→ DATA PROVIDED
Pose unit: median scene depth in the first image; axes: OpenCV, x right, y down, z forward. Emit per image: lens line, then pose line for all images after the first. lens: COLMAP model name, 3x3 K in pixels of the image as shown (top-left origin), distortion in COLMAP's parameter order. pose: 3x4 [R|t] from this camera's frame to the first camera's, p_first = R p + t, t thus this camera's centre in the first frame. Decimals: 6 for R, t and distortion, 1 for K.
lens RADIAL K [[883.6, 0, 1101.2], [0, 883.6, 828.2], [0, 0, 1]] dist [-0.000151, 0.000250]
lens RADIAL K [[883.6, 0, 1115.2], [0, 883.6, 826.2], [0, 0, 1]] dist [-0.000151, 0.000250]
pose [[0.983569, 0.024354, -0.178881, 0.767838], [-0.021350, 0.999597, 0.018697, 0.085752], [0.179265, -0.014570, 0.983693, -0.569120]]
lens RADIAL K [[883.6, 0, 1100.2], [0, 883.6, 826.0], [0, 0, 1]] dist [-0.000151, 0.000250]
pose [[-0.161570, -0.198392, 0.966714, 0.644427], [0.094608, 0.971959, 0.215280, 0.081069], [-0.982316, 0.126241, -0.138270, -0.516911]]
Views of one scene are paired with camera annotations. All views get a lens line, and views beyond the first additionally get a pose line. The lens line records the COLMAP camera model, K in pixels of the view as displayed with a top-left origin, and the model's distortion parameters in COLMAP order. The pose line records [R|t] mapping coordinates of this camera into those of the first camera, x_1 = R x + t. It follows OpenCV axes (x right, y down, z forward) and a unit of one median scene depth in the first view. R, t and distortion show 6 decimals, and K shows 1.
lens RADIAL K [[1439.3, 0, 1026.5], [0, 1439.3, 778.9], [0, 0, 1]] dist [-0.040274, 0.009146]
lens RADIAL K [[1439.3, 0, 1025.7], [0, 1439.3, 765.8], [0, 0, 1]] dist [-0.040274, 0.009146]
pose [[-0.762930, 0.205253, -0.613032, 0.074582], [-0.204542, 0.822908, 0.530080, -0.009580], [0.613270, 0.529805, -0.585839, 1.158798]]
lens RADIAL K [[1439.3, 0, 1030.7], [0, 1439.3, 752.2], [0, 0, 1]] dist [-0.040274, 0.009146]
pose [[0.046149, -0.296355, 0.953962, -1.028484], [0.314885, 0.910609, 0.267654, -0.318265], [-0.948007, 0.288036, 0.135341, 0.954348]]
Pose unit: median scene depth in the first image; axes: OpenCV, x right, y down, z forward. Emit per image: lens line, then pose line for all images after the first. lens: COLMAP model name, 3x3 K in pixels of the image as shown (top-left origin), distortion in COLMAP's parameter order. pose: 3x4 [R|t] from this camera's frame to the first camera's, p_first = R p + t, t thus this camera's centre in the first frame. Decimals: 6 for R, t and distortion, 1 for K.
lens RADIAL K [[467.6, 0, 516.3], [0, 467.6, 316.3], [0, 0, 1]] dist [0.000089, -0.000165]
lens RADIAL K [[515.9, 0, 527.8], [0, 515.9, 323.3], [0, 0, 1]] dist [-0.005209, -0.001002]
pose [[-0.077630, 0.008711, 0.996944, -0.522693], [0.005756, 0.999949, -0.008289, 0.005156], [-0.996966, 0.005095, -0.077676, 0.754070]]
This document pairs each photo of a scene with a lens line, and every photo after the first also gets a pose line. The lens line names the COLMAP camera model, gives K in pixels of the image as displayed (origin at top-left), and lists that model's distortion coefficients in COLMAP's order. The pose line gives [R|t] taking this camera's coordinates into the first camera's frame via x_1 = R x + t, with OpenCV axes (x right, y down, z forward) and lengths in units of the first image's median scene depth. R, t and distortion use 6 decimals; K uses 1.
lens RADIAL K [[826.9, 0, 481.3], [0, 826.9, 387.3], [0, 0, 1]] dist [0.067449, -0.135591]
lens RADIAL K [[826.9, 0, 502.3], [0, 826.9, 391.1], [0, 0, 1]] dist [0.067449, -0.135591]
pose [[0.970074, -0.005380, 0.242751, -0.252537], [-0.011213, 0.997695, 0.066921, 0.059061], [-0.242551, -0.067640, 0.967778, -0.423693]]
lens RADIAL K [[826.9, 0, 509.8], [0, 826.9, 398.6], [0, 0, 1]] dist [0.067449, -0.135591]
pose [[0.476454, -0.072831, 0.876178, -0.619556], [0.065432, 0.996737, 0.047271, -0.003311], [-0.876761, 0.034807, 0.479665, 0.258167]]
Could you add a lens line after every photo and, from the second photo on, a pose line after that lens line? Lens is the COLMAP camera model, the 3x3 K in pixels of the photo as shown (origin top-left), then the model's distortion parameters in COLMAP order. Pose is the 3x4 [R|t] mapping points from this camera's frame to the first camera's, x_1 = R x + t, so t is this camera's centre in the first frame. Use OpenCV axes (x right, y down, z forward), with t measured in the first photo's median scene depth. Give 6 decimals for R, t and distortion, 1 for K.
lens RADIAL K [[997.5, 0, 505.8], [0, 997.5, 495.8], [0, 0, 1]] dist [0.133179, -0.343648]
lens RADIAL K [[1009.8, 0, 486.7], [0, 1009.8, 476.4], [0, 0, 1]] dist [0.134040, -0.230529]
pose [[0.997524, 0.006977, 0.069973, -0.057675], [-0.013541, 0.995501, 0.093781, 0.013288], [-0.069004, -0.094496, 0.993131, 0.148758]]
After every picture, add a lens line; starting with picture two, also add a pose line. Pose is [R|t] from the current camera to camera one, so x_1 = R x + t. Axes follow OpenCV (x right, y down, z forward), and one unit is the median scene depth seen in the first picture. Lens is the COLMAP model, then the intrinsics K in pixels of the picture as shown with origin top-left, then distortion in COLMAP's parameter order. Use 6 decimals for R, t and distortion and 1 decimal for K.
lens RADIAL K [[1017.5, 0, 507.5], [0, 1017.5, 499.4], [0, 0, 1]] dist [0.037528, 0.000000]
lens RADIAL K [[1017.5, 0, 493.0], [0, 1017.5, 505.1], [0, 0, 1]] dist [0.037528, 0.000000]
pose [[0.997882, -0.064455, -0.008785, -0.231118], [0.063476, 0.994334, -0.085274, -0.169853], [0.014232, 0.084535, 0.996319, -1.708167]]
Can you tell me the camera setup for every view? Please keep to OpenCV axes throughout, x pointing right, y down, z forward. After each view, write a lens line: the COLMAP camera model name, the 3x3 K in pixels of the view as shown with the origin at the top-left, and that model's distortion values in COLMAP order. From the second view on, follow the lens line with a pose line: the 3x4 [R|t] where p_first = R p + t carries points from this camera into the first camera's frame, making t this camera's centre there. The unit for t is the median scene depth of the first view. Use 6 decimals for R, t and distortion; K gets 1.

→ YOUR GOAL
Please give back every line of the listing exactly as it stands.

→ RESULT BELOW
Pose unit: median scene depth in the first image; axes: OpenCV, x right, y down, z forward. Emit per image: lens line, then pose line for all images after the first. lens: COLMAP model name, 3x3 K in pixels of the image as shown (top-left origin), distortion in COLMAP's parameter order. pose: 3x4 [R|t] from this camera's frame to the first camera's, p_first = R p + t, t thus this camera's centre in the first frame. Decimals: 6 for R, t and distortion, 1 for K.
lens RADIAL K [[883.6, 0, 1101.2], [0, 883.6, 828.2], [0, 0, 1]] dist [-0.000151, 0.000250]
lens RADIAL K [[883.6, 0, 1115.2], [0, 883.6, 826.2], [0, 0, 1]] dist [-0.000151, 0.000250]
pose [[0.983569, 0.024354, -0.178881, 0.767838], [-0.021350, 0.999597, 0.018697, 0.085752], [0.179265, -0.014570, 0.983693, -0.569120]]
lens RADIAL K [[883.6, 0, 1100.2], [0, 883.6, 826.0], [0, 0, 1]] dist [-0.000151, 0.000250]
pose [[-0.161570, -0.198392, 0.966714, 0.644427], [0.094608, 0.971959, 0.215280, 0.081069], [-0.982316, 0.126241, -0.138270, -0.516911]]
Views of one scene are paired with camera annotations. All views get a lens line, and views beyond the first additionally get a pose line. The lens line records the COLMAP camera model, K in pixels of the view as displayed with a top-left origin, and the model's distortion parameters in COLMAP order. The pose line records [R|t] mapping coordinates of this camera into those of the first camera, x_1 = R x + t. It follows OpenCV axes (x right, y down, z forward) and a unit of one median scene depth in the first view. R, t and distortion show 6 decimals, and K shows 1.
lens RADIAL K [[1439.3, 0, 1026.5], [0, 1439.3, 778.9], [0, 0, 1]] dist [-0.040274, 0.009146]
lens RADIAL K [[1439.3, 0, 1025.7], [0, 1439.3, 765.8], [0, 0, 1]] dist [-0.040274, 0.009146]
pose [[-0.762930, 0.205253, -0.613032, 0.074582], [-0.204542, 0.822908, 0.530080, -0.009580], [0.613270, 0.529805, -0.585839, 1.158798]]
lens RADIAL K [[1439.3, 0, 1030.7], [0, 1439.3, 752.2], [0, 0, 1]] dist [-0.040274, 0.009146]
pose [[0.046149, -0.296355, 0.953962, -1.028484], [0.314885, 0.910609, 0.267654, -0.318265], [-0.948007, 0.288036, 0.135341, 0.954348]]
Pose unit: median scene depth in the first image; axes: OpenCV, x right, y down, z forward. Emit per image: lens line, then pose line for all images after the first. lens: COLMAP model name, 3x3 K in pixels of the image as shown (top-left origin), distortion in COLMAP's parameter order. pose: 3x4 [R|t] from this camera's frame to the first camera's, p_first = R p + t, t thus this camera's centre in the first frame. Decimals: 6 for R, t and distortion, 1 for K.
lens RADIAL K [[467.6, 0, 516.3], [0, 467.6, 316.3], [0, 0, 1]] dist [0.000089, -0.000165]
lens RADIAL K [[515.9, 0, 527.8], [0, 515.9, 323.3], [0, 0, 1]] dist [-0.005209, -0.001002]
pose [[-0.077630, 0.008711, 0.996944, -0.522693], [0.005756, 0.999949, -0.008289, 0.005156], [-0.996966, 0.005095, -0.077676, 0.754070]]
This document pairs each photo of a scene with a lens line, and every photo after the first also gets a pose line. The lens line names the COLMAP camera model, gives K in pixels of the image as displayed (origin at top-left), and lists that model's distortion coefficients in COLMAP's order. The pose line gives [R|t] taking this camera's coordinates into the first camera's frame via x_1 = R x + t, with OpenCV axes (x right, y down, z forward) and lengths in units of the first image's median scene depth. R, t and distortion use 6 decimals; K uses 1.
lens RADIAL K [[826.9, 0, 481.3], [0, 826.9, 387.3], [0, 0, 1]] dist [0.067449, -0.135591]
lens RADIAL K [[826.9, 0, 502.3], [0, 826.9, 391.1], [0, 0, 1]] dist [0.067449, -0.135591]
pose [[0.970074, -0.005380, 0.242751, -0.252537], [-0.011213, 0.997695, 0.066921, 0.059061], [-0.242551, -0.067640, 0.967778, -0.423693]]
lens RADIAL K [[826.9, 0, 509.8], [0, 826.9, 398.6], [0, 0, 1]] dist [0.067449, -0.135591]
pose [[0.476454, -0.072831, 0.876178, -0.619556], [0.065432, 0.996737, 0.047271, -0.003311], [-0.876761, 0.034807, 0.479665, 0.258167]]
Could you add a lens line after every photo and, from the second photo on, a pose line after that lens line? Lens is the COLMAP camera model, the 3x3 K in pixels of the photo as shown (origin top-left), then the model's distortion parameters in COLMAP order. Pose is the 3x4 [R|t] mapping points from this camera's frame to the first camera's, x_1 = R x + t, so t is this camera's centre in the first frame. Use OpenCV axes (x right, y down, z forward), with t measured in the first photo's median scene depth. Give 6 decimals for R, t and distortion, 1 for K.
lens RADIAL K [[997.5, 0, 505.8], [0, 997.5, 495.8], [0, 0, 1]] dist [0.133179, -0.343648]
lens RADIAL K [[1009.8, 0, 486.7], [0, 1009.8, 476.4], [0, 0, 1]] dist [0.134040, -0.230529]
pose [[0.997524, 0.006977, 0.069973, -0.057675], [-0.013541, 0.995501, 0.093781, 0.013288], [-0.069004, -0.094496, 0.993131, 0.148758]]
After every picture, add a lens line; starting with picture two, also add a pose line. Pose is [R|t] from the current camera to camera one, so x_1 = R x + t. Axes follow OpenCV (x right, y down, z forward), and one unit is the median scene depth seen in the first picture. Lens is the COLMAP model, then the intrinsics K in pixels of the picture as shown with origin top-left, then distortion in COLMAP's parameter order. Use 6 decimals for R, t and distortion and 1 decimal for K.
lens RADIAL K [[1017.5, 0, 507.5], [0, 1017.5, 499.4], [0, 0, 1]] dist [0.037528, 0.000000]
lens RADIAL K [[1017.5, 0, 493.0], [0, 1017.5, 505.1], [0, 0, 1]] dist [0.037528, 0.000000]
pose [[0.997882, -0.064455, -0.008785, -0.231118], [0.063476, 0.994334, -0.085274, -0.169853], [0.014232, 0.084535, 0.996319, -1.708167]]
Can you tell me the camera setup for every view? Please keep to OpenCV axes throughout, x pointing right, y down, z forward. After each view, write a lens line: the COLMAP camera model name, the 3x3 K in pixels of the view as shown with the origin at the top-left, and that model's distortion values in COLMAP order. From the second view on, follow the lens line with a pose line: the 3x4 [R|t] where p_first = R p + t carries points from this camera into the first camera's frame, making t this camera's centre there. The unit for t is the median scene depth of the first view. Use 6 decimals for R, t and distortion; K gets 1.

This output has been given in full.